Sans doute, comme à leur habitude, les autorités ont-elles cru que les populations avaleraient cette enième pilule amère sans broncher, ainsi qu’un animal consentant que l’on conduit à l’abattoir. Il ne suffit pas de se faire élire avec des scores à la soviétique pour se croire tout permis. Encore que sous le ciel africain, la légitimité des régimes restés au pouvoir pendant de longues années est très relative, au regard de la qualité parfois douteuse des scrutins. Mais, même sous nos démocraties tropicalisées, la prise de conscience citoyenne devient telle qu’on ne peut plus indéfiniment brimer les populations.

En tout cas, les dirigeants burkinabè ont commis une erreur grave qui amène à se poser des questions sur leur capacité d’écoute et d’analyse des préoccupations quotidiennes des citoyens. Un dirigeant qui dispose d’une sorte de mécanisme de veille et d’alerte sociale, et qui prend la peine de le consulter, devait savoir que l’obligation du port du casque est une étincelle qui peut mettre le feu aux poudres. Il devait comprendre que la spirale de décisions impopulaires prises ces derniers temps (voir l’éditorial du « Pays » n° 3694 du lundi 26 août 2006), notamment la hausse du prix de l’électricité, ne pouvait que fragiliser davantage le pouvoir d’achat des citadins et susciter en eux un ras-le-bol général. Il y avait donc une grande frustration que, à défaut d’atténuer par des mesures spéciales, les autorités ont exacerbée par une mauvaise application d’une loi.

C’est vrai, le port du casque peut éviter des traumatismes crâniens en cas d’accident. Tout comme il peut créer des problèmes à ceux qui souffrent de sinusite, d’asthme, etc. Mais, comme la capote qui protège des IST et du Sida, son introduction nécessite une large sensibilisation, afin d’inculquer à chaque usager le reflexe et la culture du casque. Cependant, à la différence du préservatif, le casque coûte cher et, surtout, ne semble pas offrir toutes les garanties de sécurité.

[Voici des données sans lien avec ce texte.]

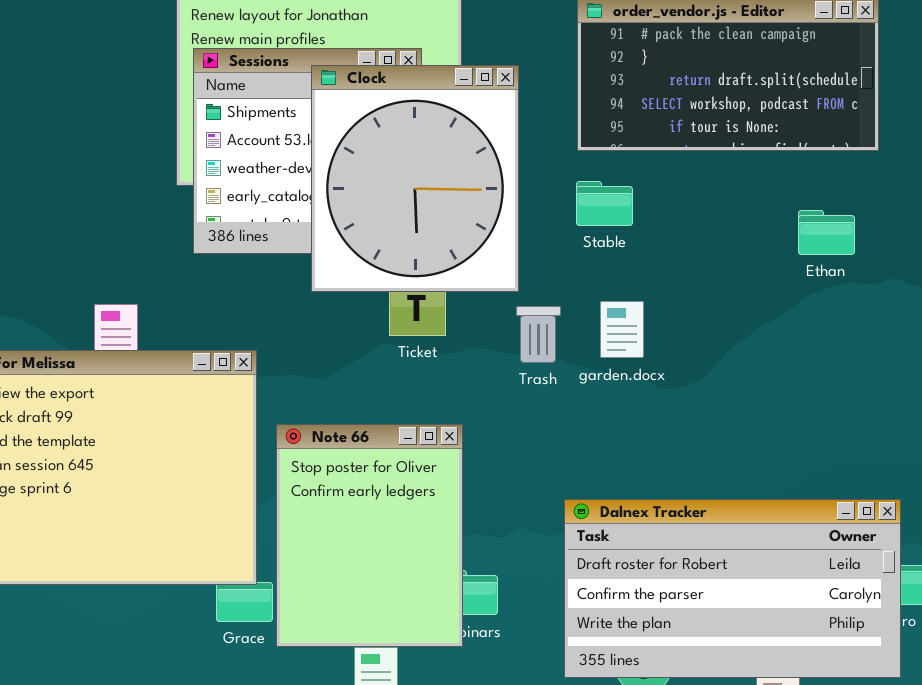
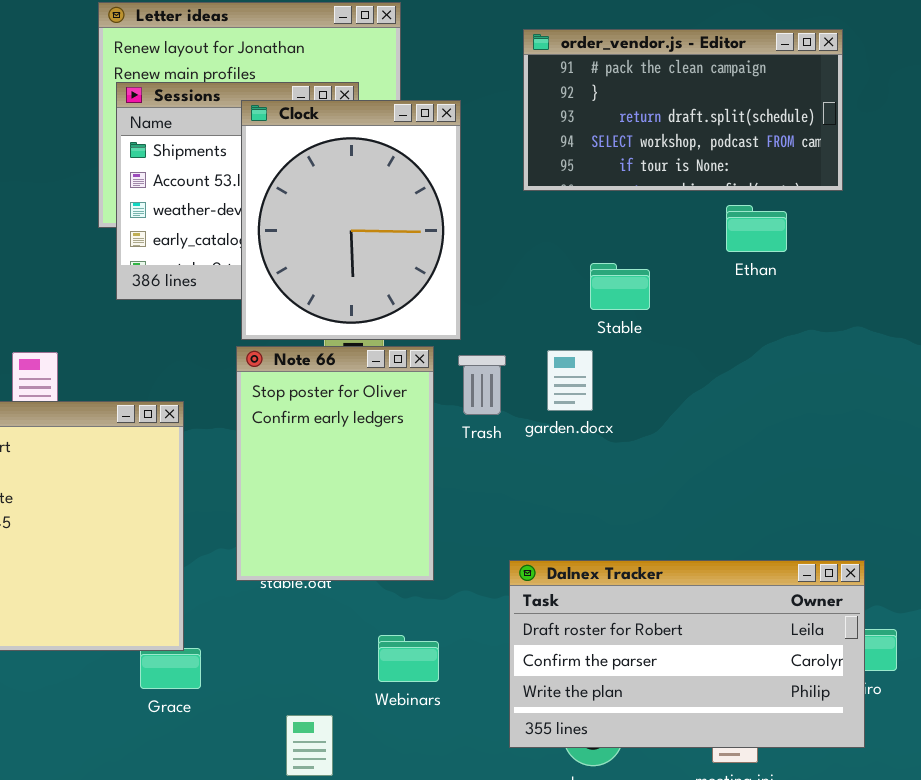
Stable: [576,181,633,226] -> [590,263,650,310], moved
Ethan: [798,210,855,255] -> [726,205,787,252], moved
Note 66: [276,424,463,647] -> [236,346,434,581], moved

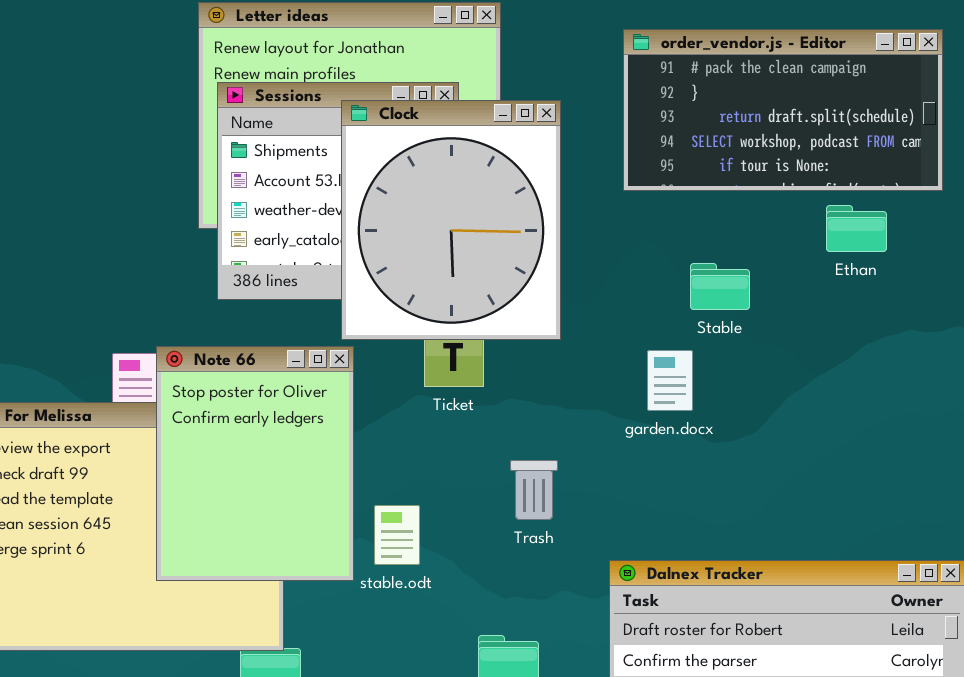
Note 66: [236,346,434,581] -> [156,346,354,581], moved
Trash: [458,355,506,415] -> [510,460,558,520], moved

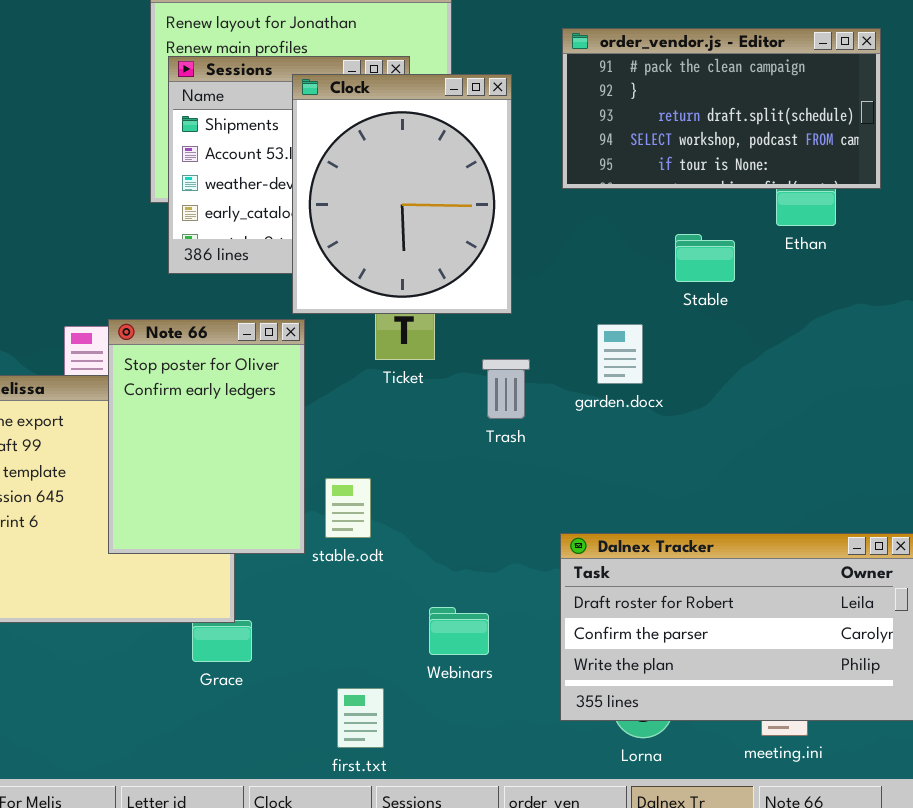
order_vendor.js - Editor: [623,29,943,191] -> [562,28,881,189], moved
Stable: [690,263,750,310] -> [675,234,735,282], moved
Trash: [510,460,558,520] -> [482,359,530,419], moved

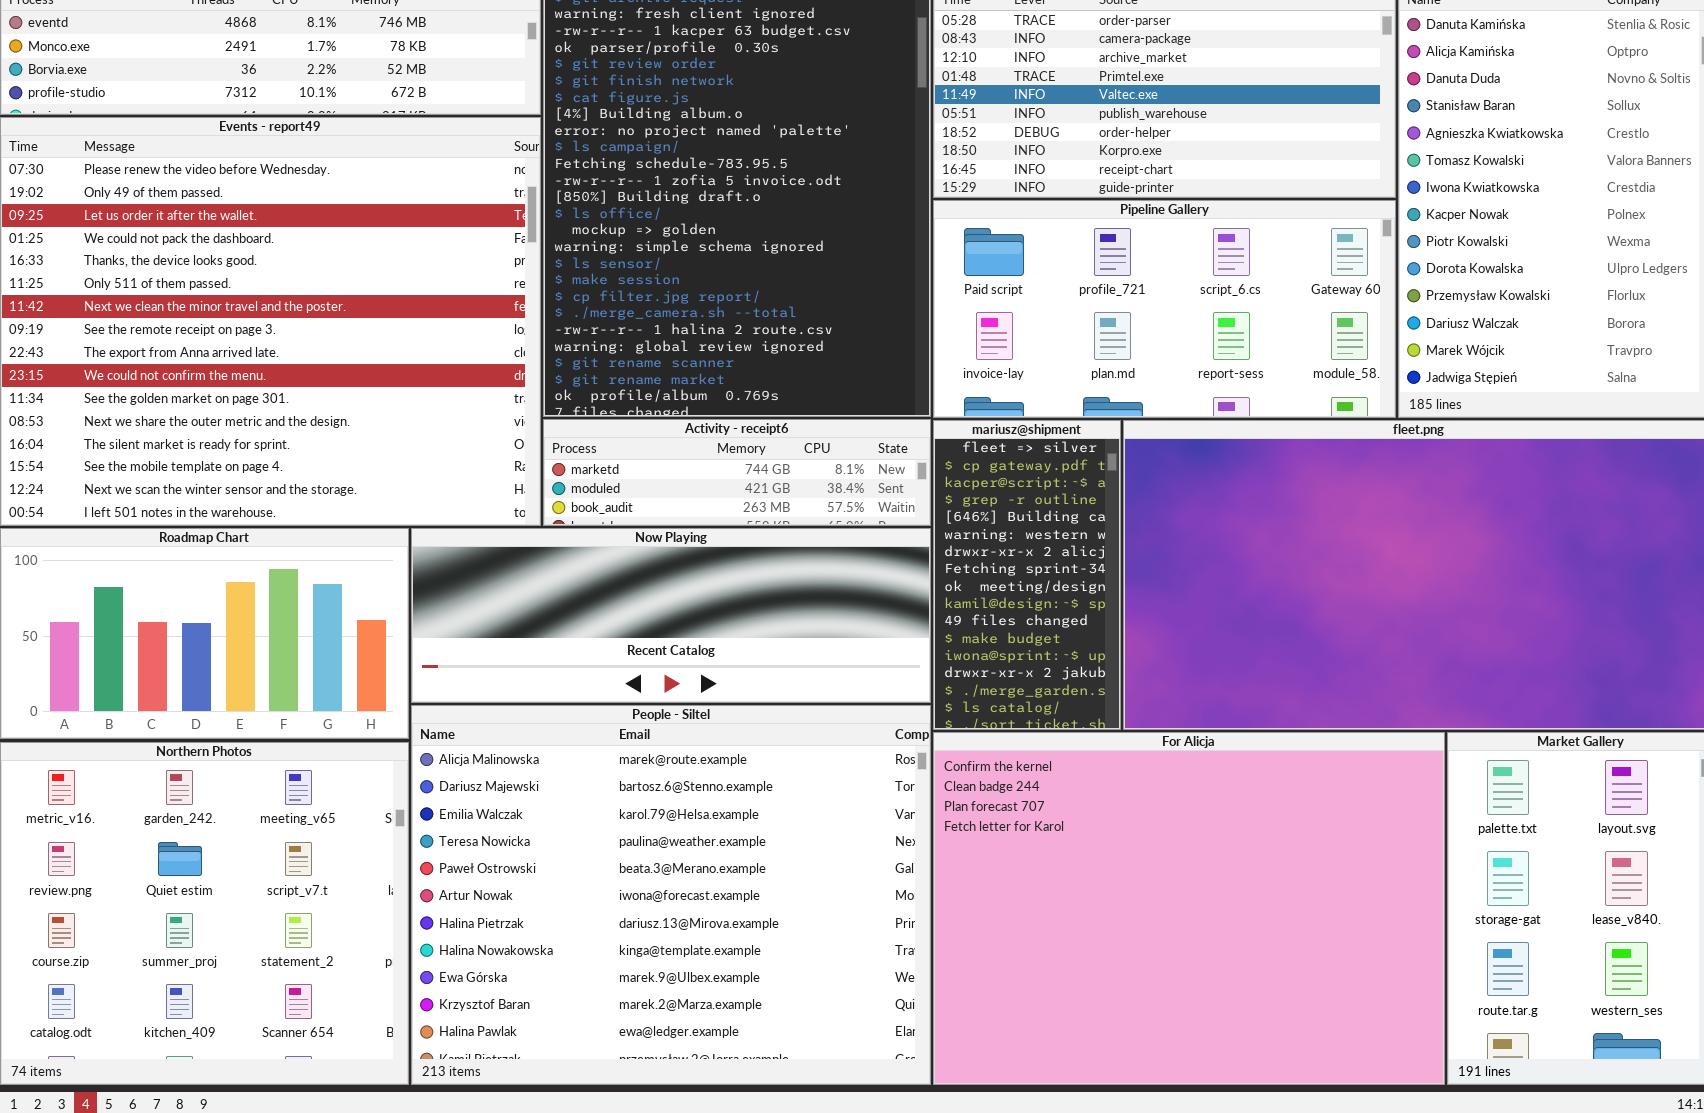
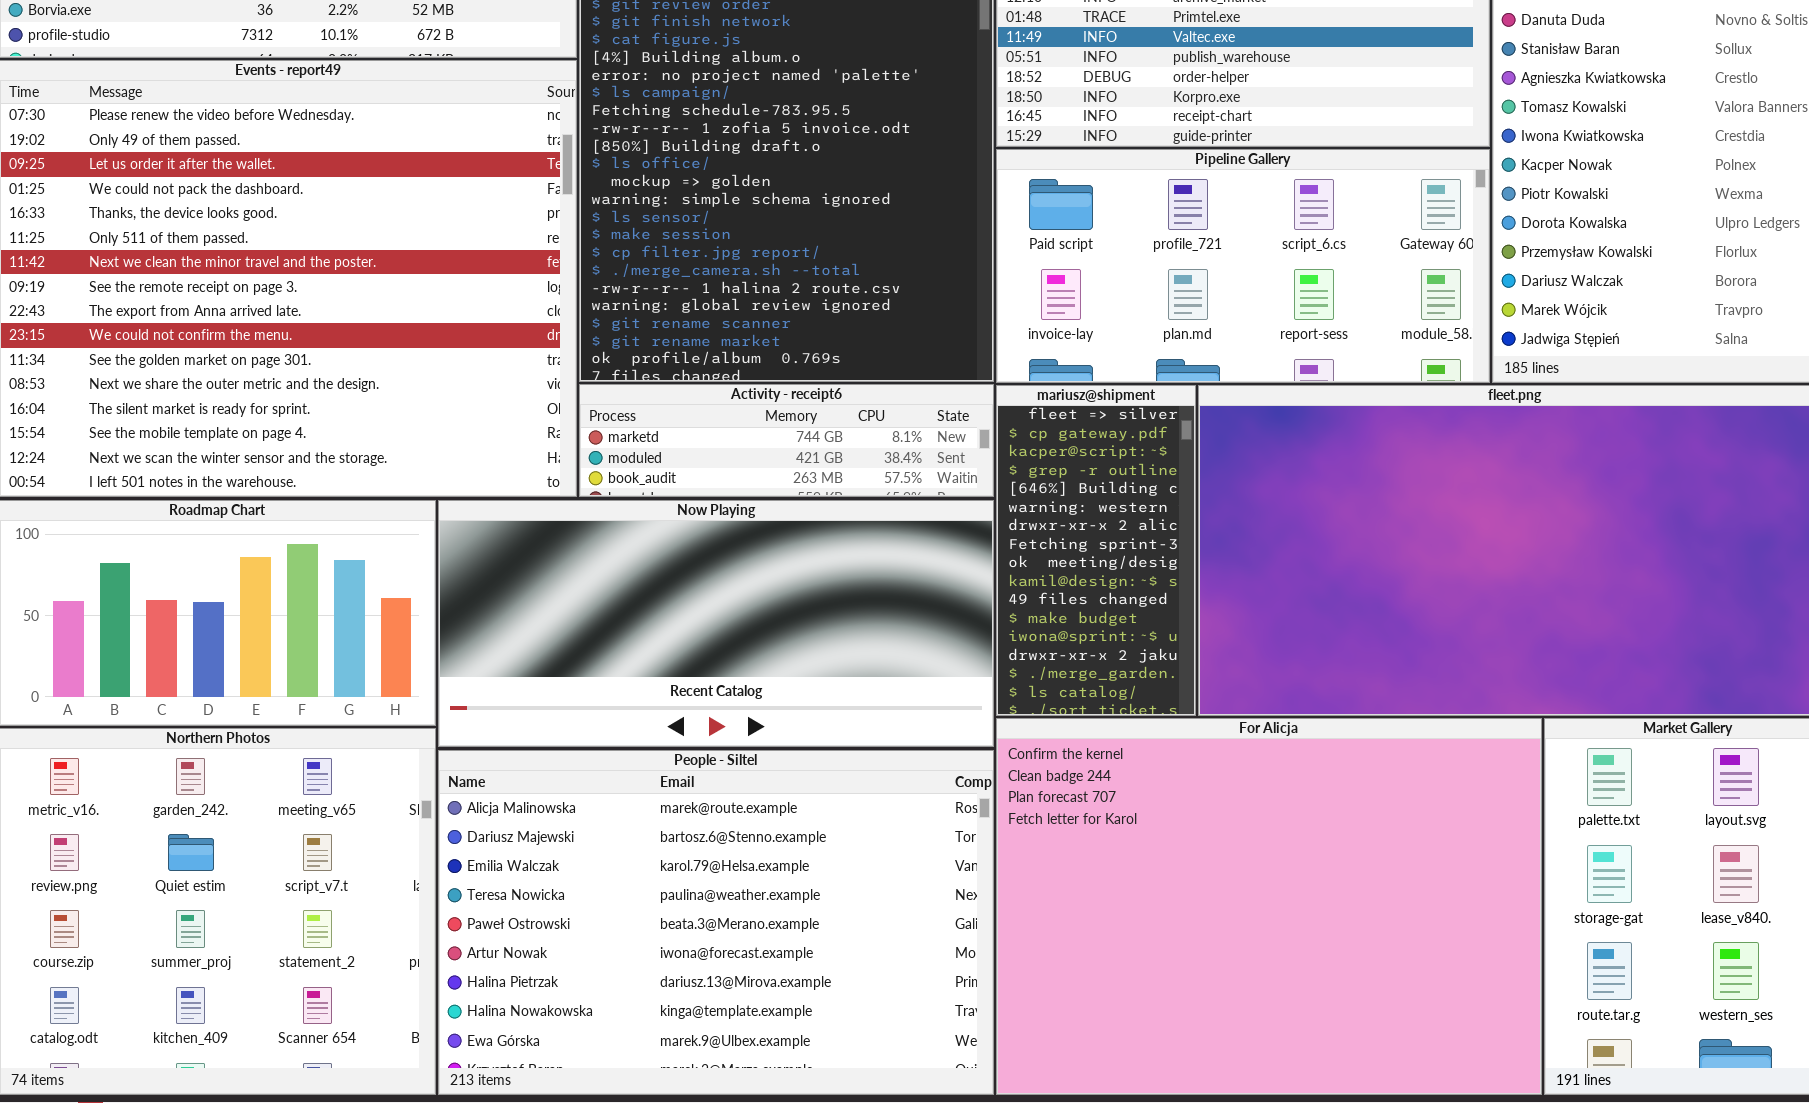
Now Playing: [411,528,931,703] -> [438,500,994,747], resized
People - Siltel: [411,705,931,1085] -> [438,750,994,1095], resized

Il ne faut pas l’oublier, la mesure touche de plein fouet la frange la plus pauvre de la population qui croupit dans la misère et déploie un trésor d’imagination pour avoir sa pitance quotidienne. Pour elle, il n’y a rien à dire, c’est de la provocation. D’autant que si l’Etat tient tant à la sécurité des usagers d’engins à deux roues, il pouvait subventionner le casque, afin de rendre les prix abordables. Du coup, personne ne pourrait prétexter la cherté des produits vendus sur le marché pour faire de la résistance.

Qui dit prix dit aussi qualité. Une des failles de la politique d’imposition du casque réside dans le contrôle technique des produits qui, pour le moment, sont laissés au libre choix des commerçants pour qui seul le profit compte. Les autorités compétentes devaient au préalable homologuer les casques importés, car il s’agit avant tout de protéger des vies humaines. Il n’est pas rare d’entendre que des casques se sont brisés en chutant d’une table...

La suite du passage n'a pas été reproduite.